Dr Imre Molnar, Molnar Institut, Berlin, presented a way to shorten biologicals’ time to market using computer-based data modeling. This new technology leads to much better understanding of the analytical process and variabilities affected by the analytical setup, and facilitates communication between applicants and regulators in the product dossier reviewing process. Experiments can be done in seconds; design spaces are visualized in three dimensions, and can be combined with additional components in the analytical process.

The technology and innovation session featured new concepts for all areas of biologics manufacturing: upstream and downstream processing, followed by fill and finish.

2016 ISPE Europe Conference on Biotechnology

Digitalization will result in much more automation and biologicals manufacturing, said Christian Woelbeling, Senior Director, Global Accounts, Werum Corporation. He previewed an industry-4.0-based production control strategy as a holistic and overarching concept, explaining how the production control strategy would fit into the existing concepts of quality by design, critical process parameters, critical quality attributes, and more.

“Construction and Qualification of a Large-Scale Microbial Manufacturing Plant” was presented by Jean-Luc Roulin, Head of Bio Drug Substance Operations, UCB. He demonstrated the “Edelweiss Project” case study—fast-track design and construction of a large-scale microbial plant for CIMZIA (certolizumab pegol). At its peak, 600 people worked on this project; implementation was done within 30 months. The project strategy was modularization of engineering and construction. Key elements were utilities and distribution, packaging strategy procurement, parallel execution, and integrated on-site installation. The second step was lean qualification using verification and risk-based approaches designed to foster process understanding and focus on critical points, subject matter expert empowerment, and reduced workload.

Britt Petty, Director of Biologics Manufacturing Operations, Biogen, discussed “Preparing Manufacturing Capabilities for Breakthrough Therapies.” He explained the technological goals for upstream and downstream processing in building a large-scale biologics manufacturing plant. Focus on upstream processing will help produce more drug substance more quickly while reducing bottlenecks in N-1 perfusion and higher titers in bioreactors. Focus on downstream processing will purify more drug substance by handling higher titers with high-capacity resin, single-pass tangential flow filtration, and buffer concentrates.
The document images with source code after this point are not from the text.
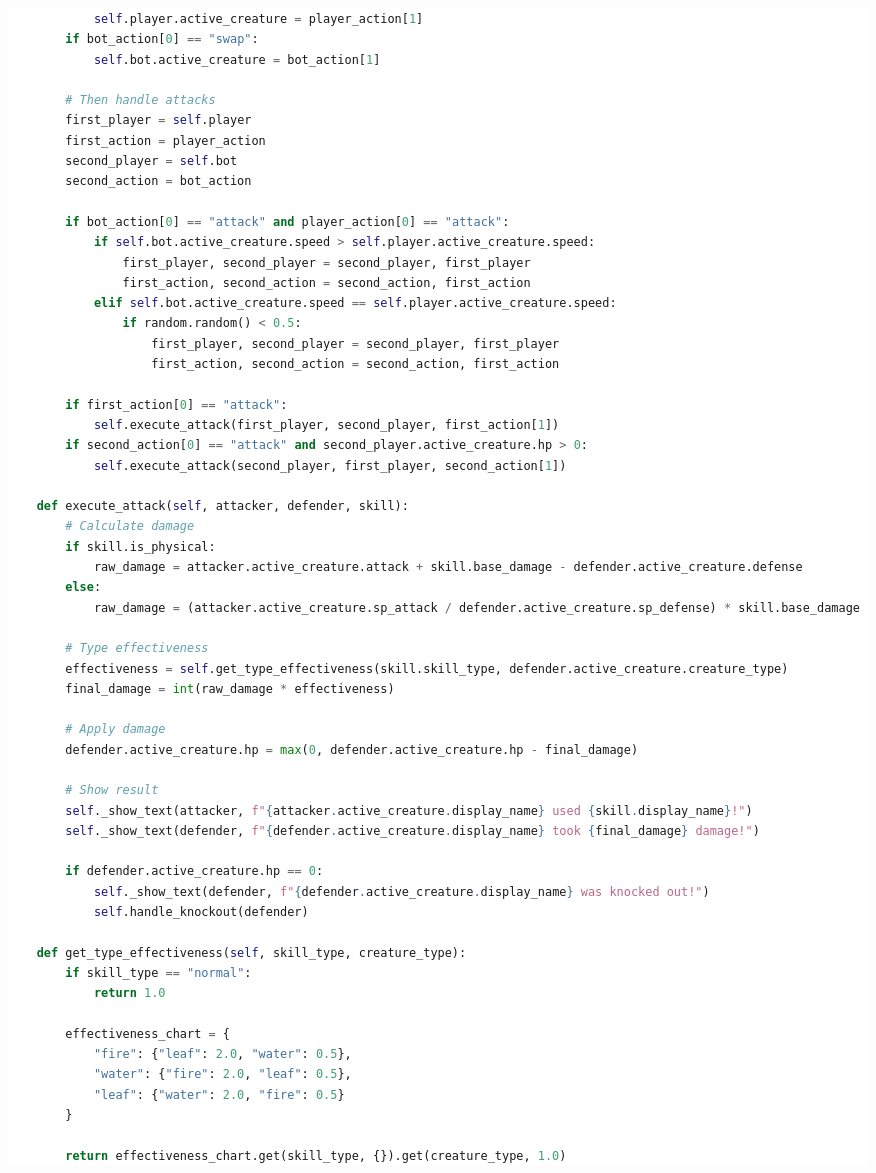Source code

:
 ```python main_game/scenes/main_game_scene.py
            self.player.active_creature = player_action[1]
        if bot_action[0] == "swap":
            self.bot.active_creature = bot_action[1]

        # Then handle attacks
        first_player = self.player
        first_action = player_action
        second_player = self.bot
        second_action = bot_action

        if bot_action[0] == "attack" and player_action[0] == "attack":
            if self.bot.active_creature.speed > self.player.active_creature.speed:
                first_player, second_player = second_player, first_player
                first_action, second_action = second_action, first_action
            elif self.bot.active_creature.speed == self.player.active_creature.speed:
                if random.random() < 0.5:
                    first_player, second_player = second_player, first_player
                    first_action, second_action = second_action, first_action

        if first_action[0] == "attack":
            self.execute_attack(first_player, second_player, first_action[1])
        if second_action[0] == "attack" and second_player.active_creature.hp > 0:
            self.execute_attack(second_player, first_player, second_action[1])

    def execute_attack(self, attacker, defender, skill):
        # Calculate damage
        if skill.is_physical:
            raw_damage = attacker.active_creature.attack + skill.base_damage - defender.active_creature.defense
        else:
            raw_damage = (attacker.active_creature.sp_attack / defender.active_creature.sp_defense) * skill.base_damage

        # Type effectiveness
        effectiveness = self.get_type_effectiveness(skill.skill_type, defender.active_creature.creature_type)
        final_damage = int(raw_damage * effectiveness)

        # Apply damage
        defender.active_creature.hp = max(0, defender.active_creature.hp - final_damage)
        
        # Show result
        self._show_text(attacker, f"{attacker.active_creature.display_name} used {skill.display_name}!")
        self._show_text(defender, f"{defender.active_creature.display_name} took {final_damage} damage!")

        if defender.active_creature.hp == 0:
            self._show_text(defender, f"{defender.active_creature.display_name} was knocked out!")
            self.handle_knockout(defender)

    def get_type_effectiveness(self, skill_type, creature_type):
        if skill_type == "normal":
            return 1.0
        
        effectiveness_chart = {
            "fire": {"leaf": 2.0, "water": 0.5},
            "water": {"fire": 2.0, "leaf": 0.5},
            "leaf": {"water": 2.0, "fire": 0.5}
        }
        
        return effectiveness_chart.get(skill_type, {}).get(creature_type, 1.0)

```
“Single-Use Depth Filter with Hyperion Flow: No Centrifuge Requirement in Mammalian Cell Culture Harvesting Applications up to 2000L” was presented by Silke Bergheim-Pietza, Marketing Manager, Pall Life Sciences Corporation.

“Innovations in Fill and Finish Processes” were shown by Frank Lehle, Site Manager, Vetter Pharma Corporation. The company technology standard V-CRT@, Vetter Clean Room Technology, is focused on a sophisticated combination of isolators and restricted-access barrier system (RABS) technology. Industry trends such as a continuous change of products, smaller products, orphan drugs, and ophthalmic drugs have led to increased flexibility requirements. Other timely topics are quality requirements such as “essentially free from particles” to “practically free from particles” and zero colony forming units in RABS and isolators. A fully automated peroxide decontamination is part of this best practice approach. This very-well-thought-through production concept shows how to “improve quality—keep overall equipment effectiveness and flexibility.”

All presentations were followed by interactive panel discussions that allowed the audience engage the speakers in lively question-and-answer sessions.